“Mountain, get out of my way!” shouted Montel Williams from the back of Plumley Armory. Heads of students and faculty turned to see where this battle cry was coming from after President Richard Schneider’s formal introduction led the celebrity into the room.
Montel Williams joined the Norwich University community for the afternoon of April 11. Although he is most widely known for his television show, “The Montel Williams Show,” Williams has pursued numerous avenues throughout his career thus far. He spent 17 years as an Emmy Award-winning talk-show host, speaks Chinese and Russian, served 22 years in the Navy, is a New York Times best-selling author, and a passionate veteran.
One of his current passions is to speak all over the country. “I really want to be here today,” Williams told the Norwich community. “I understood that I would get the opportunity today to address the people that really have to understand who they are: America’s next generation of leaders. You need to understand how special you are,” he said.
His life began in Maryland, during a time where there was racial segregation in America. “I am a product of America’s experiment called busing,” he told the crowd. During his youth, Williams came across a teacher who told him he would never be anything in life. “She had no idea who she was dealing with,” he said.
That drive to prove her and whoever else stood in his way wrong has since then led to great success. After enlisting as a Marine once he graduated high school, Williams applied for the Naval Academy prep school. Once accepted and graduated, he entered the U.S. Naval Academy and studied engineering and international security affairs as a midshipman in the Navy.
Williams suffered from a severe reaction to the wrong dose of an immunization just before graduating from Annapolis, leaving him slightly blind in his left eye. With this new health condition, he was tasked as a Naval intelligence officer, specializing in languages.
As a linguist, he and his unit were often deployed for hundreds of days on end. With some men and women gone two to three years at a time, Williams noticed the negative effects it had on the dependents of his sailors.
In response, Williams started a program speaking to the dependents of the people that worked for him. “That right there was the genesis of The Montel Williams Show,” he explained. In addition to this effort as a naval officer, Williams had well over 360 days under the water in a submarine and over 600 days on the water. “I went to Panama, I was in El Salvador, I was in Nicaragua, I was on Grenada and on the Persian Gulf,” Williams said.
Although his career in the military was successful, he feels as though his leadership started before he even entered the military. “You know you were destined to do something other than what your peers are doing,” he told a young crowd that was filled with students on the verge of entering the military themselves.
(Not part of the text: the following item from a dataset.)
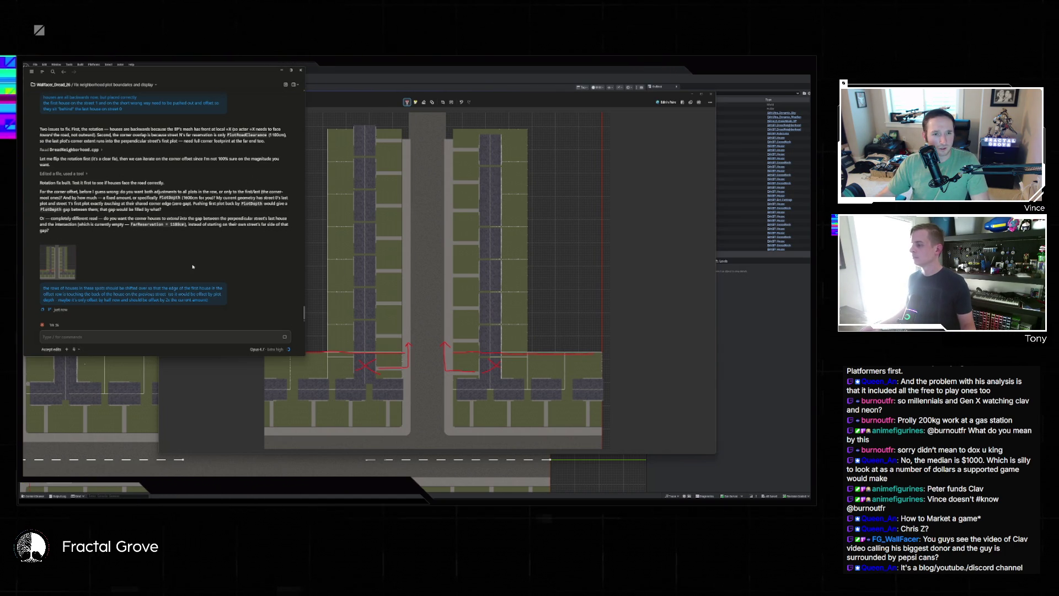
pyautogui.click(711, 95)
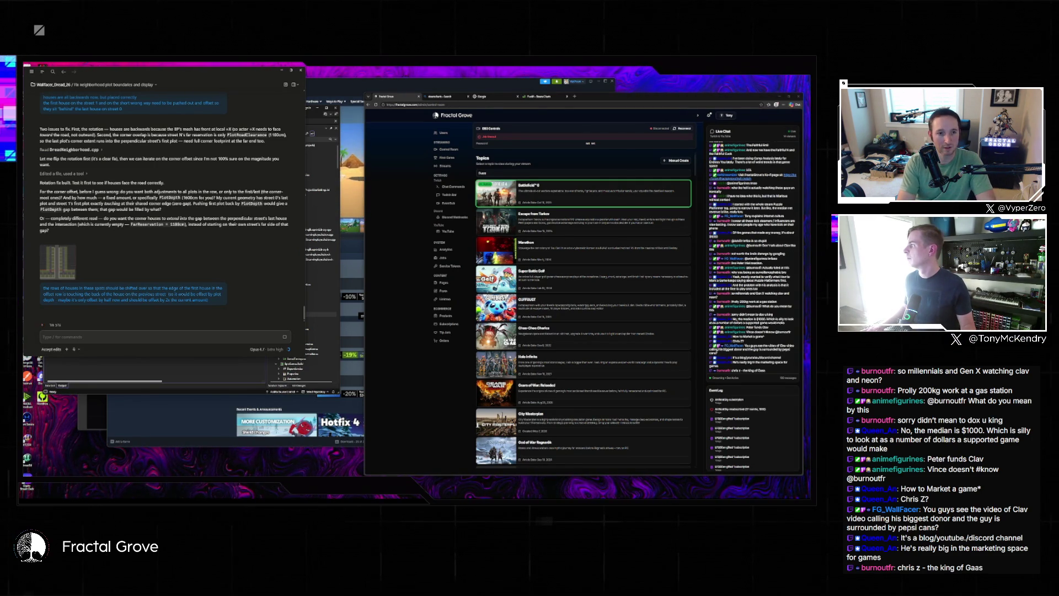
pyautogui.click(27, 377)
In 1999, Williams’ world changed as he knew it. He was diagnosed with MS (multiple sclerosis). “It was the second most devastating news I had in my life and I knew I had extreme health issues to triumph,” he said. With that, he set out to change his life.
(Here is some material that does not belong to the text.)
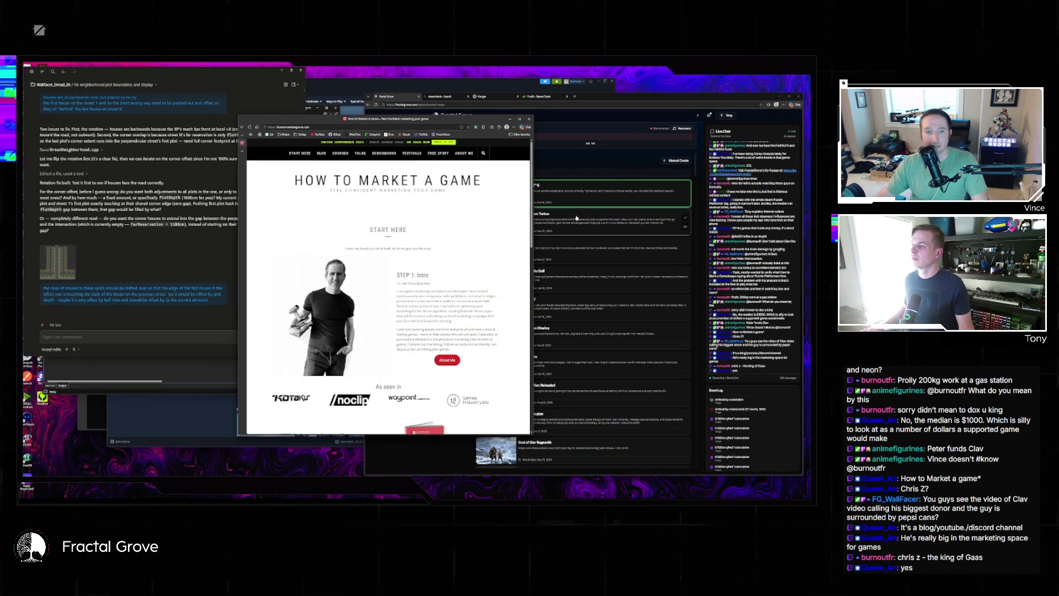
# Maximize and zoom in the site, then scroll through the About Me page's author bio
pyautogui.press('super+Up')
“I hope that you understand that you should be paying close attention to your physical health and your emotional health,” he encouraged. “I know that they have programs here for you to figure out the best guidance you can get.”
Williams works out every single day. He typically does 40-45 minutes of aerobics training, followed by resistance and anaerobic training. This concept is called cross-training, which Norwich’s cross-fit program embodies. “Right now, that’s how I think you stay fit for life,” he told The Guidon, referring to cross-training. “If you consider the fact that by cross-training you are actually activating more muscles than you could in any other form of exercise. That’s what is going to keep your balance when you get older.”
Williams recommends that young men and women be aware of what types of physical exercise they are doing now. “The damage you do to your body now will be felt later,” he said.
In addition to working out, Williams spends 20 minutes a day meditating and enjoys snowboarding. “It’s a time for you to concentrate and do guided, specific, mental notes,” he said.
When he’s not busy speaking around the world, working out, or taking part in a handful of other projects, he takes every moment he can to be with his family. His wife of almost six years is what “keeps my soul centered,” he explained. “She’s the one that stays on me for my medication. She’s my motivation to work out.”
As his time with Norwich University came to a close, Williams instilled one last thought into the audience: the future for America. “While you’re sitting in this room, America is crumbling,” he said of the neglected bridges, roads, and infrastructure.
“You came here because you want to lead,” he said. The nation is depending on the rising generation to help the country rise. After an hour of motivational words, laughter, and reflection, Williams closed with a challenge to the students: “Don’t let your dream die,” he said.